* **TEXT EXCERPT**
>> begin

This code chunk will be executed when the document is rendered. Let’s test it in the next chapter.

9.4 Rendering the document

Our new RMarkdown document, which you’ve titled “My first R Markdown document”, already includes pre-prepared text and code. To render the document, click on the Knit button (represented by the yarn symbol with a needle) found within your RMarkdown (Rmd) script.

How to knit (i.e., render) an RMarkdown document

If you haven’t saved your RMarkdown (Rmd) script yet, you will be prompted to do so before knitting. In such a case, save your script in your current working directory under the name "my_rmarkdown_document.Rmd" and click knit again.

During the knitting process, you’ll see a red stop sign on the right-hand side of your console. This indicates that the R compiler is still processing. Once the stop sign disappears, you’ll find a neatly rendered PDF document in your working directory.

How to know when the knitting process is finished: Keep an eye on the stop sign

If you don’t like to use the knit button, you can also use the render() function from the rmarkdown package to render / knit your document:

rmarkdown::render("my_rmarkdown_document.Rmd")

This will execute all of the R code chunks, convert the markdown text to formatted text, and combine everything into a final PDF document that is saved to your working directory.

9.5 Formatting the document

You can format your R Markdown document by using Markdown as a simple formatting syntax. This is the basic syntax:

  • Headers: Use # for a top-level header (H1), ## for H2, up to ###### for H6. The more #s, the smaller the header.

  • Emphasis: For italic text, wrap words in * or _ , like * italic * or _ italic _ . For bold, use double ** or __ , like ** bold ** or __ bold __.

  • Lists: Use *, -, or + followed by a space for bullet points. For numbered items, start the line with the number, a period, and a space.

  • Links: Wrap the clickable text in square brackets [] and the URL in parentheses (), like this but without the space: [Lara Kobike] (homepage_url).

  • Images: Similar to links, but prefix the square bracket with an exclamation point !, like this but without the space: ![] (image_url).

  • Code: Use backticks ` around inline code snippets. For larger blocks of code, use triple backticks.

  • Blockquotes: Start the line with a > to create a blockquote.

  • Footnotes: The footnote number is placed inside the square bracket after a caret: ^[ 4 ]. Then you put the text of the footnote after another caret: ^[ 4 ]: This is how a footnote looks like after rendering.4

Finally, you can use this R Markdown cheat sheet to quickly learn more.

Tip for advanced users: The bookdown package extends the functionality of the rmarkdown package. It can be used to create long and more complicated documents. Here is an introduction to bookdown by Benjamin Fretwurst, which he created for his students in Zurich (including videos): Link.”

>> end

* **GIVEN ENTRIES**
>> begin

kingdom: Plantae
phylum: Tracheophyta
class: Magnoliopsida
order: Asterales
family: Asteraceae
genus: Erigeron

>> end

* **GIVEN INSTRUCTION A**
Reproduce the R Markdown excerpt verbatim from "9.5 Formatting the" to "or __ bold __.".
* **GIVEN INSTRUCTION B**
State whether each statement agrees with the R Markdown excerpt, answering yes or no and quoting the deciding words: (i) The render() function belongs to the rmarkdown package. (ii) A green light on the left side of the console shows that knitting is still in progress. (iii) Using more # symbols produces a larger header.
The entries were drawn from a separate source.

* **PROBLEM SOLUTION A**
9.5 Formatting the document

You can format your R Markdown document by using Markdown as a simple formatting syntax. This is the basic syntax:

  • Headers: Use # for a top-level header (H1), ## for H2, up to ###### for H6. The more #s, the smaller the header.

  • Emphasis: For italic text, wrap words in * or _ , like * italic * or _ italic _ . For bold, use double ** or __ , like ** bold ** or __ bold __.

* **PROBLEM SOLUTION B**
(i) Yes: "the render() function from the rmarkdown package"
(ii) No: "you’ll see a red stop sign on the right-hand side of your console"
(iii) No: "The more #s, the smaller the header."